Unerheblich ist, dass der Kläger den Schadensersatzanspruch selbst auf eine rechtswidrige Nichterbringung von Sozial-Leistungen, konkret Leistungen der gesetzlichen Krankenversicherung, seitens der Beklagten stützt. Die behauptete rechtswidrige Handlung in Gestalt der Anordnung des Ruhens von Leistungen nach § 16 Abs. 3a Sozialgesetzbuch/ Fünftes Buch (SGB V) im Oktober 2011 erfolgte nicht in einem öffentlich-rechtlichen Vertragsverhältnis. Die Mitgliedschaft des Klägers als freiwilliges oder als Pflicht-Mitglied der Beklagten beruht jeweils auf Gesetz, nicht Vertrag (§ 5 SGB V, § 9 SGB V). Die Verletzung von Leistungsansprüchen, damit einer öffentlich-rechtlichen Amtspflicht, ist im Rahmen eines Amtshaftungsanspruchs notwendige Tatbestandsvoraussetzung. Die Tatsache, dass der Kläger lediglich eine Feststellung und keine Verurteilung der Beklagten zum Schadensersatz begehrt, ist für den Rechtsweg nicht maßgebend, denn dieser wird durch das Rechtsverhältnis und damit das einschlägige materielle Recht bestimmt.

§ 17 Abs. 2 Satz 1 GVG ermächtigt das angerufene Sozialgericht schließlich nicht dazu, auch über zivilrechtliche Fragen zu befinden. Zwar hat es den Rechtsstreit unter allen in Betracht kommenden rechtlichen Gesichtspunkten zu entscheiden. Der Kläger hat den Klageantrag zu 5. mittels Klageerweiterung zum Gegenstand einer bereits beim Sozialgericht anhängigen Untätigkeits- und Bescheidungsklage gemacht. Für Schadensersatzansprüche aus Amtshaftung ordnet § 17 Abs. 2 Satz GVG aber die spezielle Zuständigkeit der ordentlichen Gerichte (als Rückausnahme) an. Im Hinblick darauf kann der Kläger auch nicht geltend machen, eine nach dem SGG statthafte (Fortsetzungs-)Feststellungsklage erhoben zu haben. Eine solche kann allein auf die Feststellung der Rechtswidrigkeit eines erledigten Verwaltungsaktes (hier die Anordnung des Ruhens von Leistungen) gerichtet sein (§ 131 Abs. 1 Satz 3 SGG). Es kommt daher auch nicht darauf an, ob ein berechtigtes Feststellungsinteresse bestünde. Zweifelhaft könnte dies allerdings bereits deshalb sein, weil die Beklagte selbst in ihrem Schreiben vom 30. September 2013 das Ruhen der Leistungen ab Oktober 2011 mit der Begründung "storniert" hat, dass ein Formfehler im Verwaltungsverfahren vorgelegen habe (vgl. LSG Hamburg, Urteil vom 17.1.2019 – L 4 AS 190/18, BeckRS 2019, 1092, beck-online).

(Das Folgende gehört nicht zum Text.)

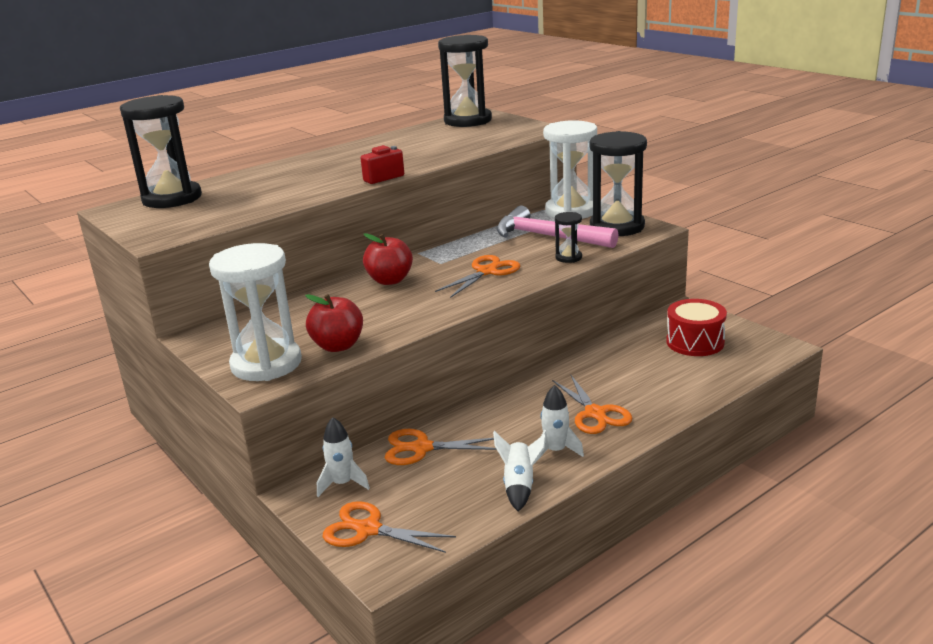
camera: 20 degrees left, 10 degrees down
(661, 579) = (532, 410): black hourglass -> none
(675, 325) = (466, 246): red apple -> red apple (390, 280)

Die Zuständigkeit des Landgerichts Hamburg beruht auf § 71 Abs. 2 Nr. 2 GVG i.V.m. § 32 Zivilprozessordnung (ZPO).

Die Kostenentscheidung beruht auf § 193 SGG. § 17b Abs. 2 Satz 1 GVG, wonach die Kostenentscheidung bei einer Verweisung dem Gericht obliegt, an welches die Verweisung erfolgte ("angegangenes Gericht"), findet im Beschwerdeverfahren keine Anwendung. Das Beschwerdegericht ist insoweit nicht das "angegangene Gericht" (Schoch/Schneider/Bier/Ehlers, VwGO, § 17b GVG Rn. 8).

Der Beschluss ist nach § 17a Abs. 4 Satz 4 GVG i.V.m. § 177 SGG unanfechtbar.